[SOURCE EXTRACT]:
============================================================
Skip to main content

Installable RAG + MCP skills framework with a reliability-loop workflow.

Project description

rag-ai-scientist

Installable toolkit for local RAG indexing + MCP serving in scientific workflows.

PyPI Python License

rag-ai-scientist gives you:

  • a CLI to initialize and build a local vector database from your papers and notes,
  • an MCP server entrypoint for Cursor / agent integrations,
  • packaged skills under rag_ai_scientist/skills/ (workflow checklists—no Git clone needed).

End-user workflow (pip only — no GitHub)

You install from PyPI, create any folder for your project, put your research materials there, index once, then connect Cursor.

Full step-by-step: docs/GETTING_STARTED.md — install → references/init-referencessetup-rag → MCP → update notes and rebuild.

Minimal command sequence (after pip install rag-ai-scientist):

mkdir -p ~/my-ai-scientist/references
cd ~/my-ai-scientist
# Add your own .md / .pdf files under references/

rag-ai-scientist init-references --project-root . --references-dir ./references
rag-ai-scientist setup-rag --project-root . --force
rag-ai-scientist mcp --project-root .    # usually configured once inside Cursor — see GETTING_STARTED
  • query_analysis_knowledge answers from your indexed files.
============================================================
[TASKS]:
A. On the rag-ai-scientist project page, where are the packaged skills located?
B. Continue the rag-ai-scientist project page from its last line.

[RECORD EXCERPTS]:
============================================================
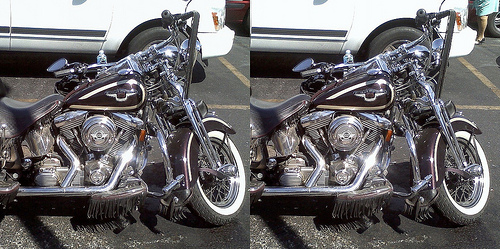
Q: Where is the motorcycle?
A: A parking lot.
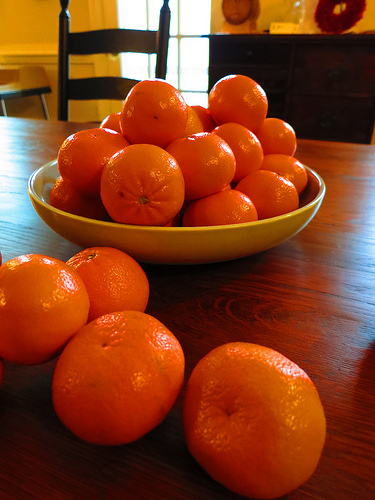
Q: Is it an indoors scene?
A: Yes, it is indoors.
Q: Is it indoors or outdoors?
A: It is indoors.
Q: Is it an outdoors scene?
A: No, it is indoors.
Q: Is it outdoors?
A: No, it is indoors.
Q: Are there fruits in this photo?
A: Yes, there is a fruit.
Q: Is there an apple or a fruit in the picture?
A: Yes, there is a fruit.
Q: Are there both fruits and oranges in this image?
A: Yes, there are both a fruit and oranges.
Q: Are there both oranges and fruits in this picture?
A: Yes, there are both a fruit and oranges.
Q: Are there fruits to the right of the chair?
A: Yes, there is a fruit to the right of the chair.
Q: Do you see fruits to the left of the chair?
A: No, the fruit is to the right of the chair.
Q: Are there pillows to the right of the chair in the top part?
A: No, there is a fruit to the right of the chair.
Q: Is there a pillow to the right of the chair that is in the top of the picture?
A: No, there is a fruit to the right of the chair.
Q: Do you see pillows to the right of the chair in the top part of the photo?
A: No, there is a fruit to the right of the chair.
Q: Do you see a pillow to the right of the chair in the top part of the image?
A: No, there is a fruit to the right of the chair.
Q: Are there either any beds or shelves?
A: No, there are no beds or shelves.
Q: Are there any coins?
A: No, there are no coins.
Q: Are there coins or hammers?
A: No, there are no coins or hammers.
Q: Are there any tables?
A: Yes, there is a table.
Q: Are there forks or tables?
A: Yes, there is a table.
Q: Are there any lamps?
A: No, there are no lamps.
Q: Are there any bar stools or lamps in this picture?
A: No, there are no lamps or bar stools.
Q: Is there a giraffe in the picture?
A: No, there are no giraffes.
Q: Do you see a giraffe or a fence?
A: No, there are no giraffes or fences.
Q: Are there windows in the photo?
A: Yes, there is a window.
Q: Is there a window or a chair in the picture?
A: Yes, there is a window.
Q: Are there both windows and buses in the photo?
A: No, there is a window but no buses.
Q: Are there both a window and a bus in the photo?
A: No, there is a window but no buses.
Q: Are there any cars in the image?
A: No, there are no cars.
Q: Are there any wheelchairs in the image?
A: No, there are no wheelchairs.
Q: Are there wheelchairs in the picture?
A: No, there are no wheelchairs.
============================================================
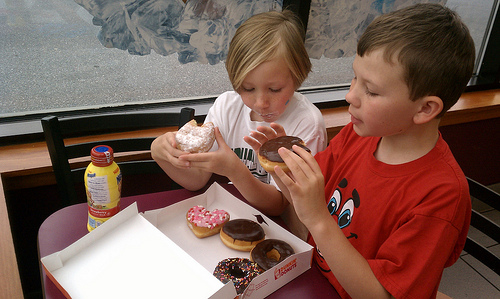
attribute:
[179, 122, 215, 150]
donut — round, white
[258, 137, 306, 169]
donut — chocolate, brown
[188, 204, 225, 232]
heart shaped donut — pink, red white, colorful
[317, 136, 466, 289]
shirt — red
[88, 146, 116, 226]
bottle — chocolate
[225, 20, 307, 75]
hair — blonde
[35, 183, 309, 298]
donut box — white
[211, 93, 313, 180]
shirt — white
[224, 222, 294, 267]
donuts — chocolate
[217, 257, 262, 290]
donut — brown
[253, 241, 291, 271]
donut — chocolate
============================================================
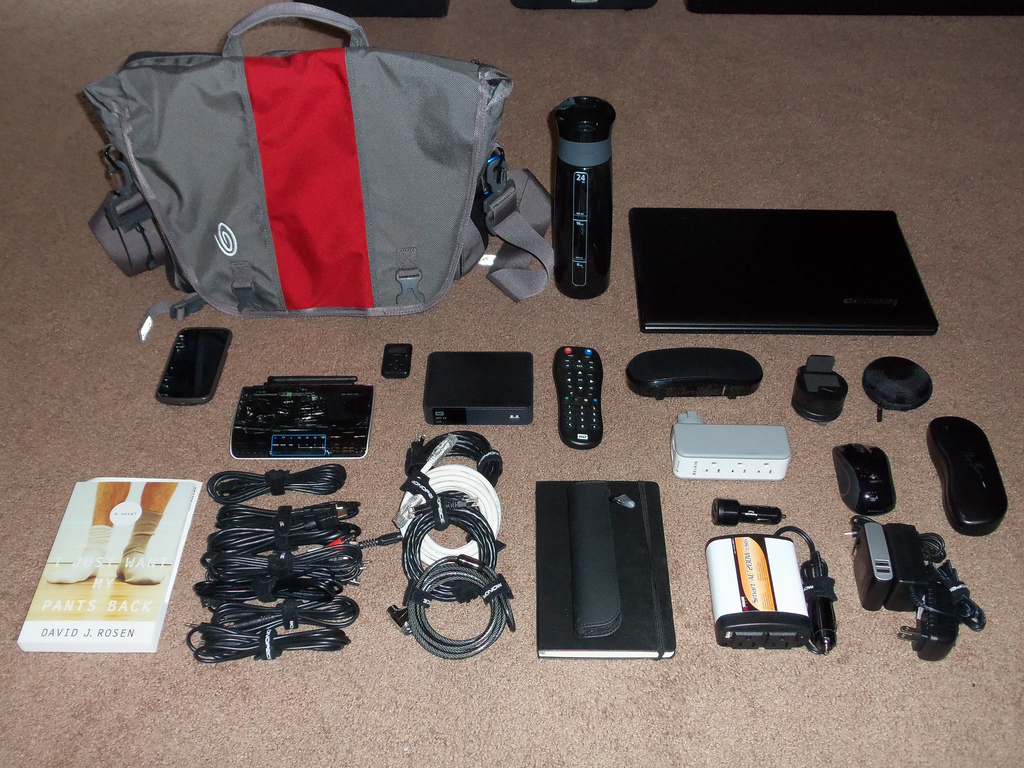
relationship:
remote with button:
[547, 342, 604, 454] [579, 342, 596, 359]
============================================================
[EXERCISE ANSWERS]:
A. Under rag_ai_scientist/skills/.

B.
  • get_skill loads packaged skills (e.g. cms-higgs-opendata) without indexing anything extra.

You update your AI scientist by editing files under references/ (and configs/references.yaml if paths change), then setup-rag --force again.


Installation

From PyPI (recommended)

python -m pip install rag-ai-scientist

Pinned example:

python -m pip install rag-ai-scientist==0.1.2

PyPI: rag-ai-scientist

Verify

rag-ai-scientist --help
python -c "import rag_ai_scientist; print(rag_ai_scientist.__version__)"

From source (maintainers / contributors only)

git clone <your fork or upstream URL>
cd rag-ai-scientist-installable   # or package repo name
python3 -m venv .venv && source .venv/bin/activate
python -m pip install -e .

Isolation tip: use a dedicated venv (e.g. ~/venvs/rag-ai-scientist) instead of mixing with heavy analysis stacks.


CLI commands

Command Purpose
init-references Writes configs/references.yaml pointing at your references directory.
setup-rag Indexes sources into .cursor/rag_db.
mcp Starts the stdio MCP server — point --project-root at the same folder you indexed.

Common flags: --project-root, --force (rebuild index), --references-dir (with init-references).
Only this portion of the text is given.